David A. Zabrowski, senior research engineer, PG & E Food Service Technology Center, San Ramon, Calif., a scientific testing facility for benchmarking the energy performance of equipment used in commercial kitchens, described combination ovens as "huge in popularity" among supermarkets with sophisticated food-service operations.

"Combination ovens are very big with supermarkets that sell rotisserie-style chickens," he said. "They have nicer cleaning features that old-fashioned ovens don't have. You can spray them with a degreaser and hit steam for 10 minutes and they self-clean, so the labor savings are tremendous."

Reggie Daniel, president of Charlotte, N.C.-based Daniel Design, a commercial food-service design consultancy, said he is also seeing a strong trend toward using combination ovens in supermarkets.

Combination ovens, said Daniel, "are not as expensive as having to work with multiple pieces of equipment, such as convection ovens, steamers or tilting skillets. You can literally do almost everything in a combi."

"Combination ovens are a production horse," said Randy Karns, president of Simpsonville, S.C.-based BKI Worldwide, a supplier of food-service equipment. "Depending on size, combination ovens can do 50 to 70 birds in 30 minutes vs. 70 minutes on a rotisserie."

Todd Griffith, national manager for Menomenee Falls, Wisc.-based Alto-Shaam, a manufacturer of commercial food-service equipment, noted that combination ovens support the current trend to menu expansion in supermarkets.

Many supermarket chains, Griffith noted, have taken the deli concept to a whole new dimension. "They're doing it by how they cook and display food and by offering a greater variety of foods to appeal to a wider demographic base."

Supermarket operators are also choosing combination ovens for their labor-saving features, Daniel said. "There are tremendous labor savings with combination ovens. You can literally take one person and feed 1,000 people. It's just a matter of prep time. You can cook the day before, use a blast chiller to chill the product down and retherm it on demand.

Grab and Go

Another type of equipment starting to show up more regularly in supermarket kitchens is the mobile merchandiser display that can be dispatched to different parts of the store for holding Grab and Go foods. "Companies that embrace Grab and Go can see their chicken sales increase 20 percent," said Karns.

BKI recently introduced a mobile, energy-saving Grab and Go display unit, the Multi-Deck Warmer, that uses heated glass shelves, a new technology that supplies consistent, even heat distribution. It keeps all the products on display warm at an even temperature.

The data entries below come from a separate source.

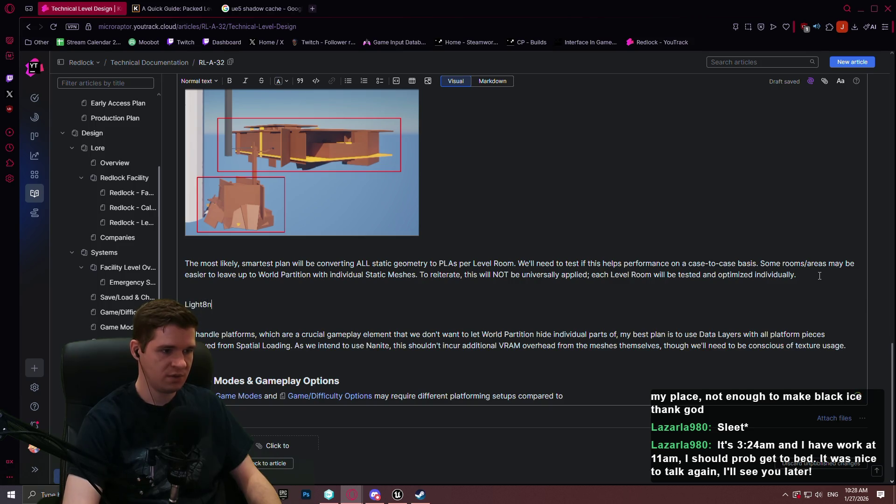
{"action": "type", "text": "ing"}
{"action": "key", "text": "BackSpace"}
{"action": "key", "text": "BackSpace"}
{"action": "key", "text": "BackSpace"}
{"action": "key", "text": "BackSpace"}
{"action": "type", "text": "Some"}
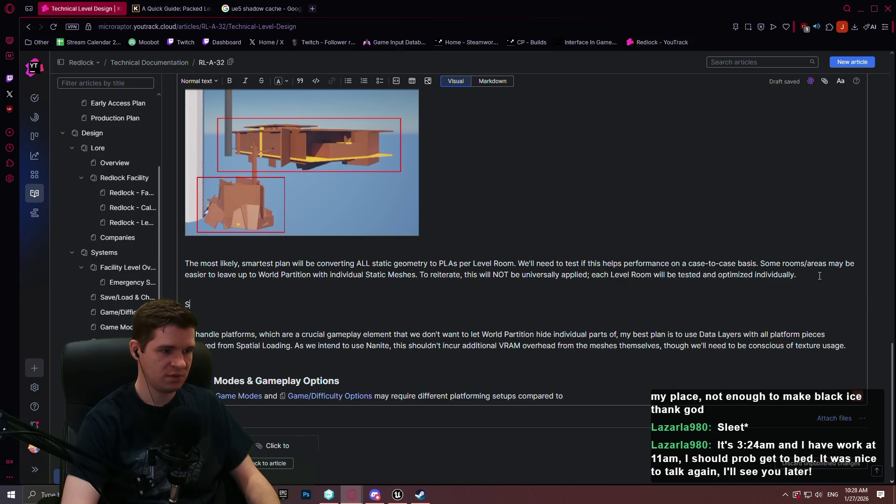
{"action": "key", "text": "BackSpace"}
{"action": "key", "text": "BackSpace"}
{"action": "key", "text": "BackSpace"}
{"action": "type", "text": "ome lighting will av"}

Alto-Shaam is currently working with a few retailers on rolling out a new mobile concept, called a "Carvery." It's a 4- to 8-foot piece of self-contained station that integrates into a deli line. It includes a granite carving station with thermal shelves for carving and display, induction cookers and warmers, and drop-in food pans.

Some supermarkets, including Wegmans Food Markets and the convenience store chain Noco, are already using the Carvery as a demonstration/sampling station, said Griffith.

Leesburg, Fla.-based Resfab, a leading supplier of ergonomically designed rotisseries and fryers, has just introduced a rotisserie that comes equipped with a staging drawer designed to minimize kitchen accidents by keeping water, blood and grease off the floor.

Vicki Janus, Resfab's national sales manager, said the staging drawers "keep liquids and grease from dropping to the floor as the chickens are placed in and taken out of the rotisserie. That reduces accidents and liability costs." A number of chains are already using or testing the equipment, Janus said.

In the bakery, a lot of supermarkets are reducing equipment and labor costs by converting to partially baked bread as opposed to breads baked from scratch. "All you need to do with par-baked breads is take them out of the refrigerator and pop them in the oven," Zabrowski said. "It's an equipment trend because supermarkets need less auxiliary equipment such as mixers, proofers and dividers."